Our methodology exploits a key advantage of Navigational Programming, namely that executing threads can "follow the data" by migrating between locations. This allows us to cleanly divide the parallelization into three phases: data distribution, partitioning the computation into tiles, and scheduling the computation. By simulating the resulting computation, we can assess whether the data distribution provides adequate load balance and whether the tiling strategy gives a good balance between parallelism and communication overhead. If the answer is determined to be no, then these phases can be rerun, using the feedback provided by the simulation. Our methodology is incremental in the sense that at any point during the feedback process we can stop and produce a working program.

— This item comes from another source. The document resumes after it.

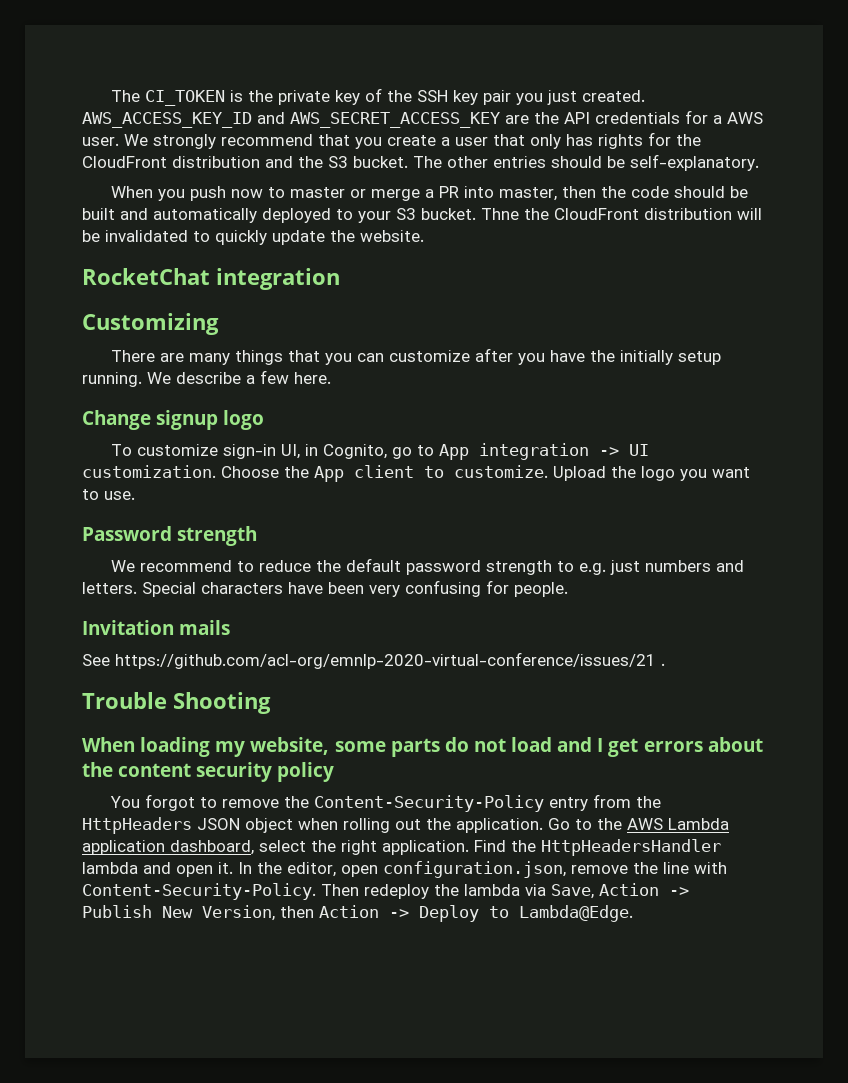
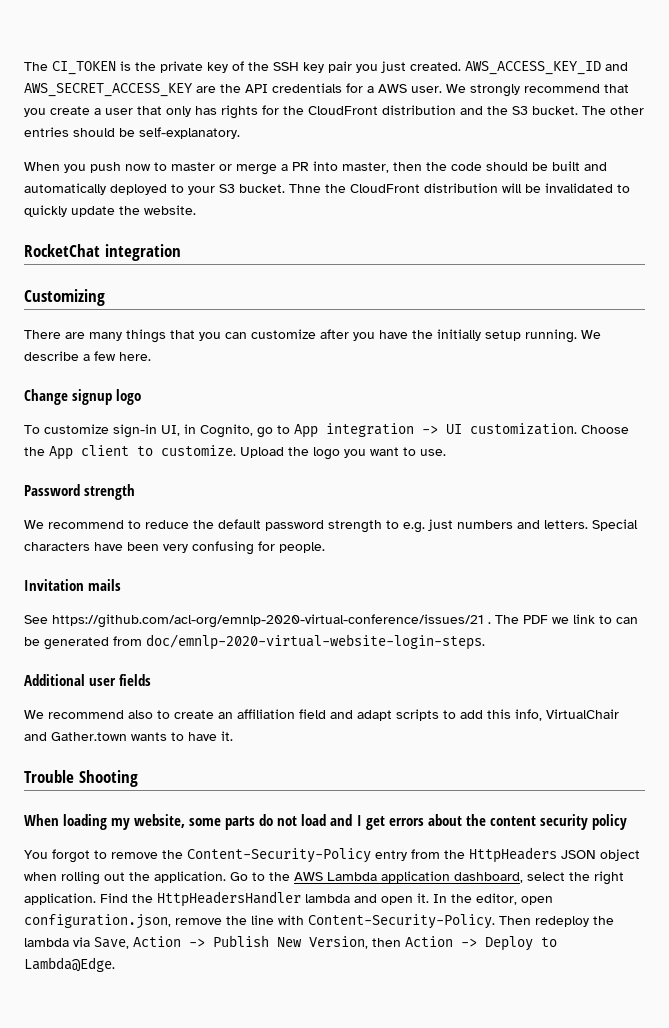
(665, 664) none -> [495,614,638,624] [24,634,485,650] [24,674,152,686] [24,709,619,721] [24,731,233,741] The PDF we link to can be generated from doc/emnlp-2020-virtual-website-login-steps. // Additional user fields // We recommend also to create an affiliation field and adapt scripts to add this info, VirtualChair and Gather.town wants to have it.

One promising extension of our method is to eliminate the simulator and instead use the actual program. The feedback mechanism would then monitor the performance of the code, suggest a new data distribution and/or a new tiling strategy, and at some point cut over to the new code. This would represent incremental parallelism in the fullest sense of the phrase: a working program continually improving itself as it performs its task. The major challenges here are to efficiently gather runtime performance data and to manage the transition from the old program to the new program.
In the application discussed in this paper, the underlying data structure is a static array of a fixed size. Incremental program improvement would allow the possibility of adapting to changes in the data structure (e.g., a hierarchical data structure such as a B-tree or a self-refining multilevel grid) to improve performance.